*** PAGE EXCERPT ***

A computer-implemented method for inferring creditworthiness of a mobile phone user. The method can include receiving call level data for a first plurality of mobile phone users and receiving a measure of creditworthiness for a second plurality of mobile phone users. The second plurality of mobile phone users can be a subset of the first plurality of mobile phone users. Attributes can be derived from the call level data. An attribute space can be defined for each mobile phone user based on the attributes. The attribute space can be partitioned into clusters. Each received measure of creditworthiness can be mapped to the cluster corresponding to the mobile phone user. The creditworthiness of each cluster can be characterized as a function of the mapped creditworthiness. The creditworthiness of a given mobile phone user in a given cluster can be characterized as a function of the creditworthiness characterizing the given cluster.

Description

    CROSS REFERENCE TO RELATED APPLICATIONS
  • This application claims the benefit of U.S. Provisional Patent Application No. 61/493,141, filed Jun. 3, 2011, entitled “Inferring Credit Worthiness from Mobile Phone Usage” the disclosure of which is incorporated herein by reference in its entirety.
  • FIELD
  • The disclosed technology relates to inferring user characteristics from mobile phone usage. The claimed embodiments relate to inferring creditworthiness from mobile phone usage.
  • DESCRIPTION OF THE DRAWINGS
  • Reference will now be made, by way of example, to the accompanying drawings which show example implementations of the technology.
  • FIG. 1 illustrates methods of the technology.
  • FIG. 2 illustrates total active population by state by each fortnight.
  • FIG. 3 illustrates data on the distinctive behavioral states.
  • FIG. 4 is a graph of credit score versus frequent risk.
  • FIG. 5 illustrates a Lorenz curve and the associated Gini coefficient obtained in using the ARK Score to identify defaulters.
  • FIG. 6A-FIG. 6E illustrate a “fingerprint” diagram showing feature distributions for all states. States ordered from left to right by outgoing average daily voice call minutes used.
  • FIG. 7 illustrates a data processing architecture suitable for storing a computer program product of the present technology and for executing the program code of the computer program product.
  • DETAILED DESCRIPTION
  • Reference now will be made in detail to implementations of the technology. Each example is provided by way of explanation of the technology only, not as a limitation of the technology. It will be apparent to those skilled in the art that various modifications and variations can be made in the present technology without departing from the scope or spirit of the technology. For instance, features described as part of one implementation can be used on another implementation to yield a still further implementation. Thus, it is intended that the present technology cover such modifications and variations that come within the scope of the technology.

*** End of PAGE EXCERPT ***

JOB 1 –
Decide whether each statement below agrees with the patent excerpt above. Answer yes or no for each, and quote the words of the excerpt that settle it.
(a) The users whose creditworthiness measure is received can be a subset of the users whose call level data is received.
(b) FIG. 4 is a graph of credit score versus outgoing voice call minutes.
(c) The provisional application named in the patent excerpt was filed in 2011.
JOB 2 –
Retype the passage of the patent excerpt above starting at "CROSS REFERENCE TO" and ending at "methods of the technology.".
JOB 3 –
Recast the paragraph of the patent excerpt above that begins "A computer-implemented method for inferring creditworthiness" as a short bulleted list that keeps its main facts.

*** EXTRACTED ENTRIES ***

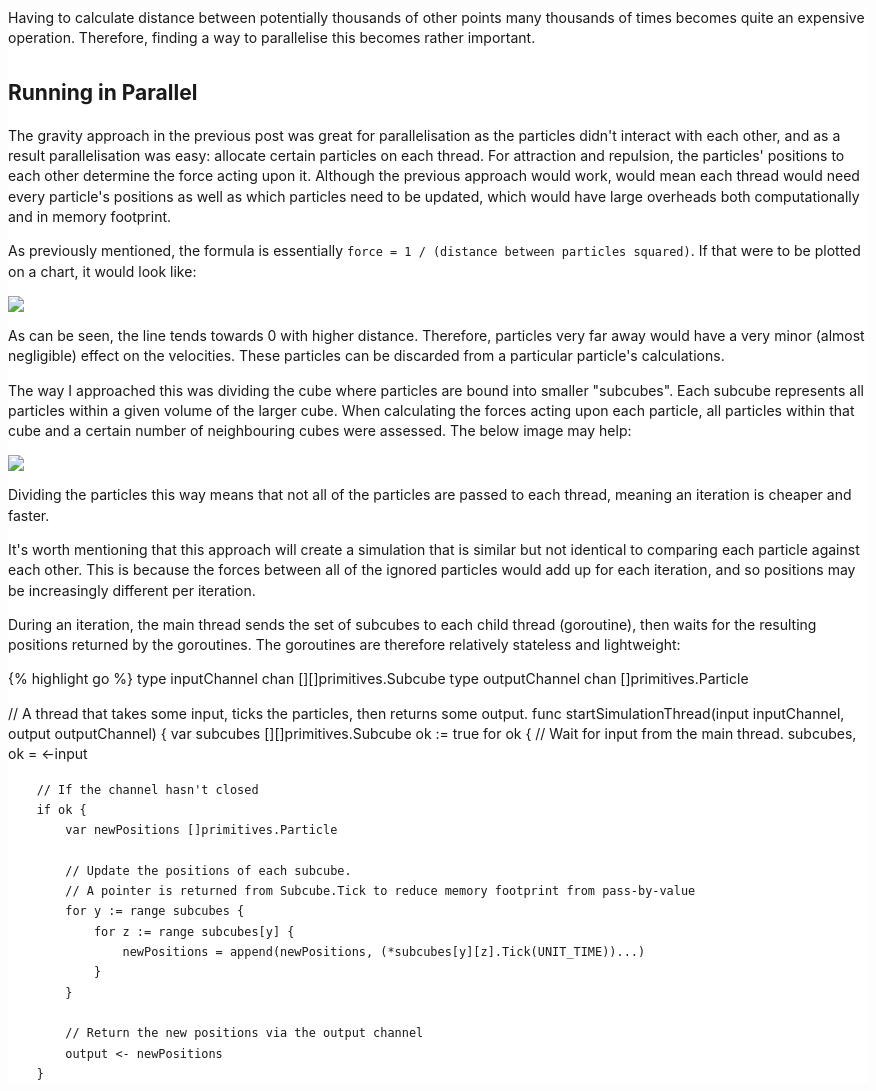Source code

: Having to calculate distance between potentially thousands of other points many thousands of times becomes quite an expensive operation. Therefore, finding a way to parallelise this becomes rather important.

## Running in Parallel

The gravity approach in the previous post was great for parallelisation as the particles didn't interact with each other, and as a result parallelisation was easy: allocate certain particles on each thread. For attraction and repulsion, the particles' positions to each other determine the force acting upon it. Although the previous approach would work, would mean each thread would need every particle's positions as well as which particles need to be updated, which would have large overheads both computationally and in memory footprint.

As previously mentioned, the formula is essentially `force = 1 / (distance between particles squared)`. If that were to be plotted on a chart, it would look like:

<img src="{{ site.baseurl }}/wferguson/assets/parallel-particles/onedivxsquared.png" style="display: block; margin: auto;"/>

As can be seen, the line tends towards 0 with higher distance. Therefore, particles very far away would have a very minor (almost negligible) effect on the velocities. These particles can be discarded from a particular particle's calculations.

The way I approached this was dividing the cube where particles are bound into smaller "subcubes". Each subcube represents all particles within a given volume of the larger cube. When calculating the forces acting upon each particle, all particles within that cube and a certain number of neighbouring cubes were assessed. The below image may help:

<img src="{{ site.baseurl }}/wferguson/assets/parallel-particles/particleboxes.png" style="display: block; margin: auto;"/>

Dividing the particles this way means that not all of the particles are passed to each thread, meaning an iteration is cheaper and faster.

It's worth mentioning that this approach will create a simulation that is similar but not identical to comparing each particle against each other. This is because the forces between all of the ignored particles would add up for each iteration, and so positions may be increasingly different per iteration.

During an iteration, the main thread sends the set of subcubes to each child thread (goroutine), then waits for the resulting positions returned by the goroutines. The goroutines are therefore relatively stateless and lightweight:

{% highlight go %}
type inputChannel chan [][]primitives.Subcube
type outputChannel chan []primitives.Particle

// A thread that takes some input, ticks the particles, then returns some output.
func startSimulationThread(input inputChannel, output outputChannel) {
    var subcubes [][]primitives.Subcube
    ok := true
    for ok {
        // Wait for input from the main thread.
        subcubes, ok = <-input

        // If the channel hasn't closed
        if ok {
            var newPositions []primitives.Particle

            // Update the positions of each subcube.
            // A pointer is returned from Subcube.Tick to reduce memory footprint from pass-by-value
            for y := range subcubes {
                for z := range subcubes[y] {
                    newPositions = append(newPositions, (*subcubes[y][z].Tick(UNIT_TIME))...)
                }
            }

            // Return the new positions via the output channel
            output <- newPositions
        }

*** End of EXTRACTED ENTRIES ***

TASK RESULT 1 –
(a) Yes: "The second plurality of mobile phone users can be a subset of the first plurality of mobile phone users."
(b) No: "FIG. 4 is a graph of credit score versus frequent risk."
(c) Yes: "filed Jun. 3, 2011"

TASK RESULT 2 –
CROSS REFERENCE TO RELATED APPLICATIONS
  • This application claims the benefit of U.S. Provisional Patent Application No. 61/493,141, filed Jun. 3, 2011, entitled “Inferring Credit Worthiness from Mobile Phone Usage” the disclosure of which is incorporated herein by reference in its entirety.
  • FIELD
  • The disclosed technology relates to inferring user characteristics from mobile phone usage. The claimed embodiments relate to inferring creditworthiness from mobile phone usage.
  • DESCRIPTION OF THE DRAWINGS
  • Reference will now be made, by way of example, to the accompanying drawings which show example implementations of the technology.
  • FIG. 1 illustrates methods of the technology.

TASK RESULT 3 –
- The method is computer-implemented and infers the creditworthiness of a mobile phone user.
- It receives call level data for a first plurality of users and a measure of creditworthiness for a second plurality, which can be a subset of the first.
- Attributes are derived from the call level data, and an attribute space is defined for each user based on them.
- The attribute space is partitioned into clusters.
- Each received creditworthiness measure is mapped to the cluster of the corresponding user.
- Each cluster's creditworthiness is characterized as a function of the mapped measures.
- A given user's creditworthiness is characterized as a function of the creditworthiness of that user's cluster.